The how and the why you get that 3-year to 18-month return is because the increased density. We went from a 4.5 mile passing area to approximately 15 to 20. In some areas, we've even got some areas that we're going to build out now due to some state funding and stuff that's in a 30-mile-per-passing area. It seems like a whole lot of money, and it is a whole lot of money, but the return on investment is 10x compared to where we were originally.

Mike Cowley: All right. If you could give a piece of advice to other cooperatives just beginning to evaluate providing retail broadband, what would you say to them?

Colby Wells: This is going to be pretty pointed, I'll be honest. If I was to tell any other colleague or electric co-op person that ends up hearing my voice, what I think they should do today is if your electric service area does not have a true broadband provider, you need to get started today. There is a path forward, whether it be with grant funds or a partnership with CoBank or others. It is a necessity in my opinion for life, just to be honest.

Teri Viswanath: I think I mentioned tenacity, right? This is true grit and leadership.

Tamra Reynolds: I feel upbeat by the stories I’ve heard about our co-op leadership, and particularly around broadband. During crisis, these managers had to communicate effectively. They had to be honest, get personal, and convey hope to their members and communities.

The country will witness to a once-in-a-lifetime wave of capital spending on physical assets between now and 2030. On this program, our co-op leaders outlined their roadmap for this investment.

Teri Viswanath: I do hope that you’ve enjoyed this program and revisiting some of the major investment themes we heard about in Nashville earlier in the month. And, I hope you will join us next month. Bye for now.

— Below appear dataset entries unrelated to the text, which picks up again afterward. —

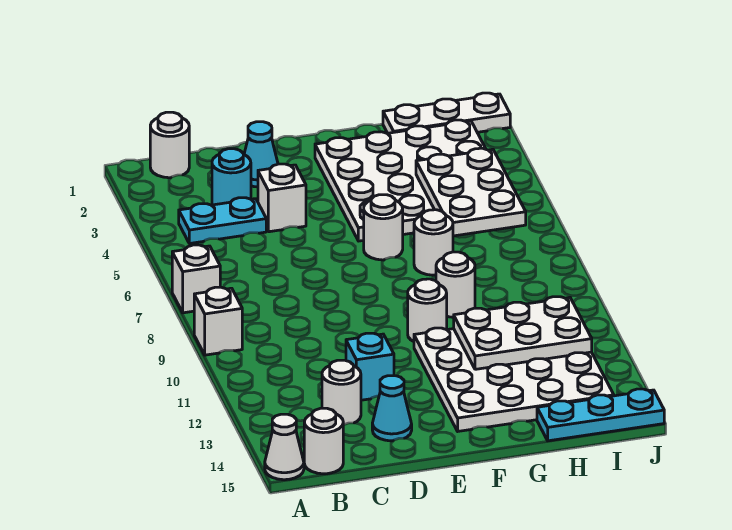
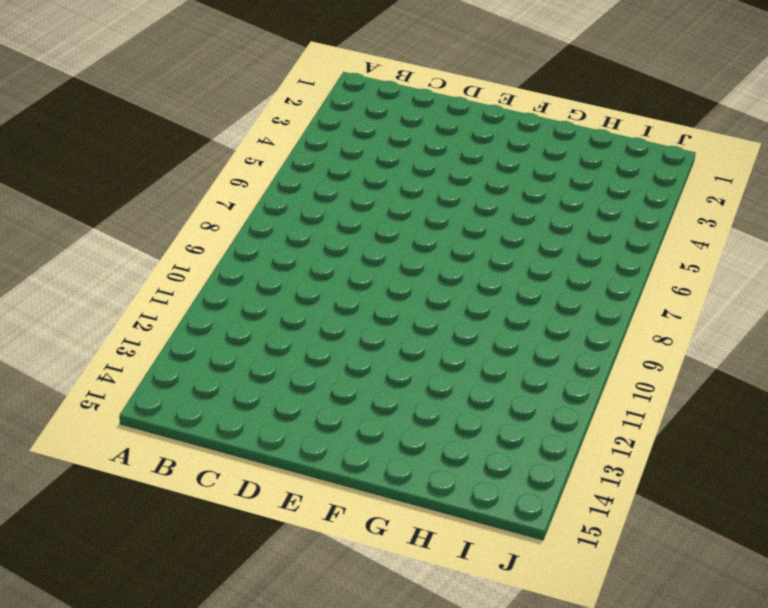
none -> white brick A7 level 1
none -> white brick A9 level 1
none -> white cone A15 level 1

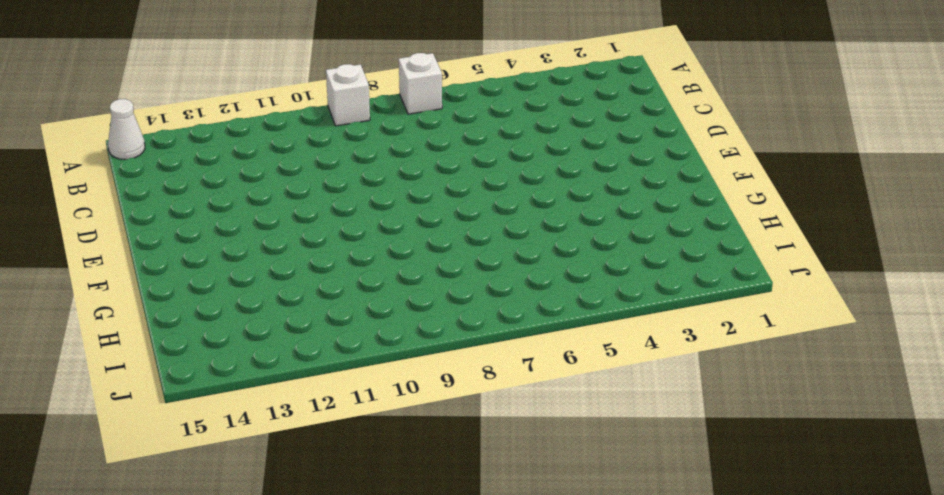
none -> white round brick B1 level 1
none -> cyan plate B4:C4 level 1
none -> white round brick B15 level 1

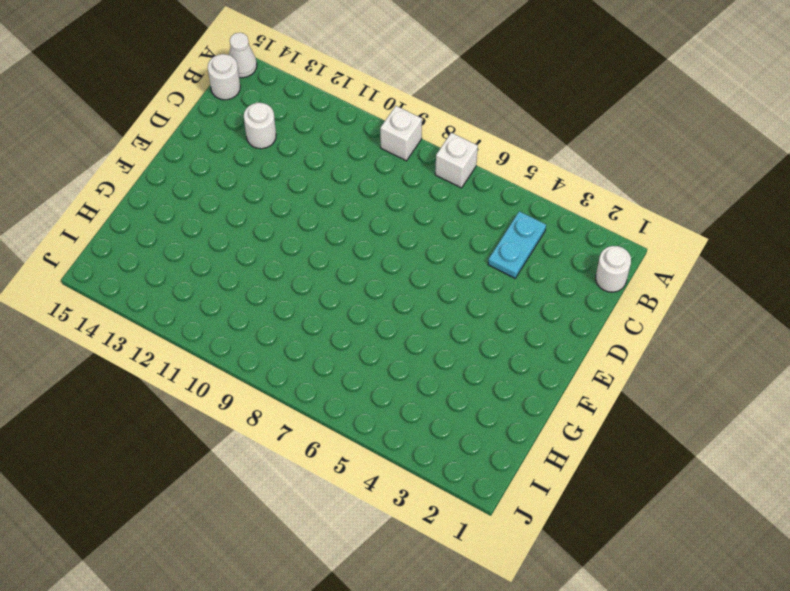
none -> cyan round brick C3 level 1
none -> cyan cone D2 level 1
none -> white brick D4 level 1

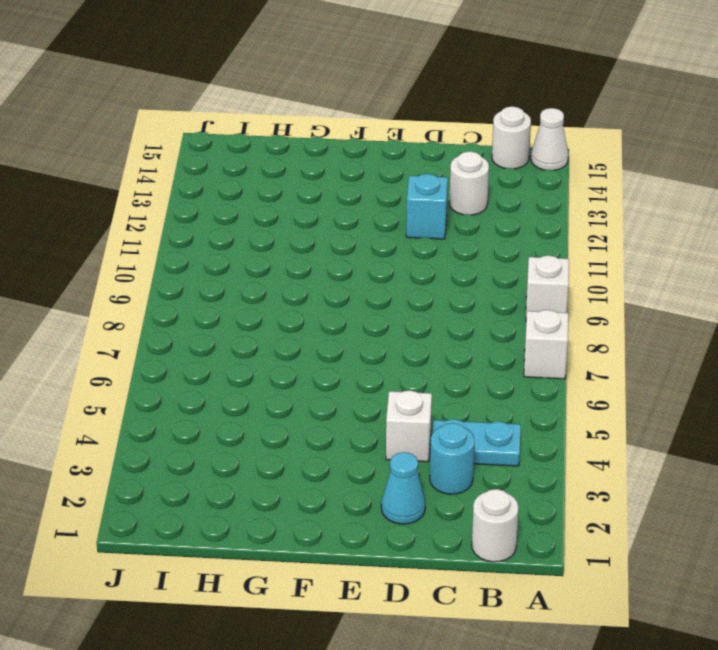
none -> cyan cone D14 level 1
none -> white plate F2:I5 level 1
none -> white round brick F6 level 1

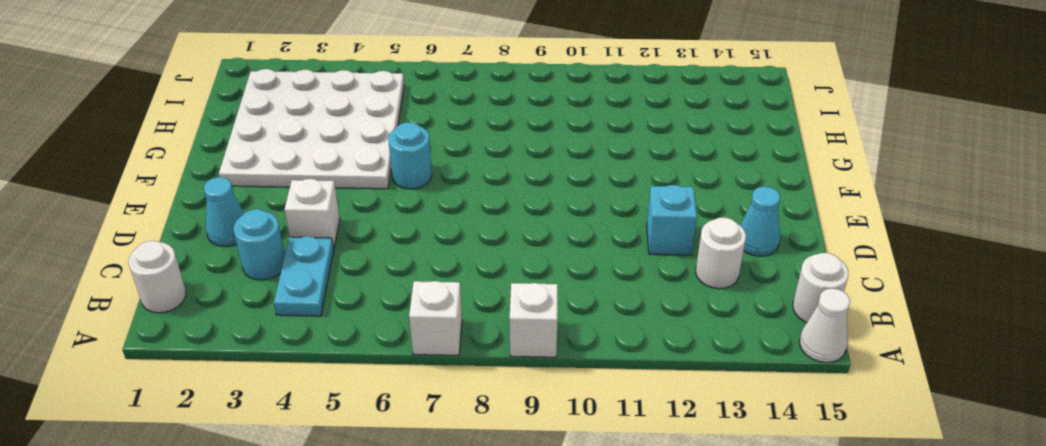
cyan round brick F6 level 1 -> white round brick F6 level 1
none -> white round brick F10 level 1
none -> white plate F11:I14 level 1
none -> white round brick G7 level 1

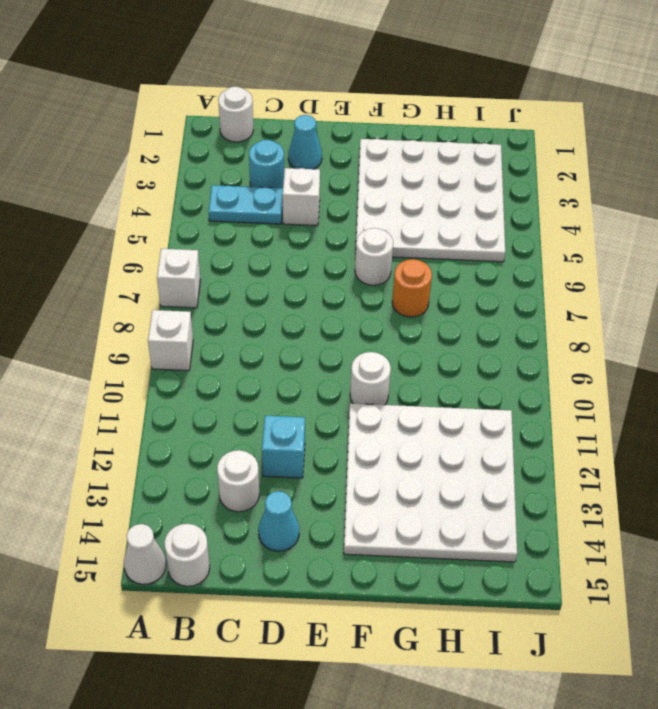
orange round brick G7 level 1 -> white round brick G7 level 1
none -> white round brick G9 level 1
none -> white plate H1:J1 level 1
none -> cyan plate H15:J15 level 1

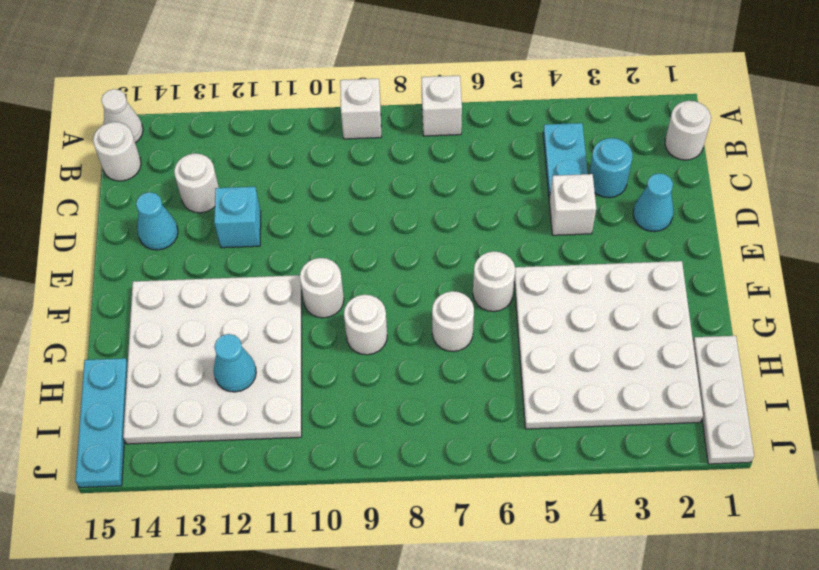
cyan cone H12 level 2 -> white plate G11:I12 level 2
none -> white plate H4:I6 level 2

Disclaimer: The information provided in this podcast is not intended to be investment, tax, or legal advice and should not be relied upon by listeners for such purposes. The information contained in this podcast has been compiled from what CoBank regards as reliable sources. However, CoBank does not make any representation or warranty regarding the content, and disclaims any responsibility for the information, materials, third-party opinions, and data included in this podcast. In no event will CoBank be liable for any decision made or actions taken by any person or persons relying on the information contained in this podcast.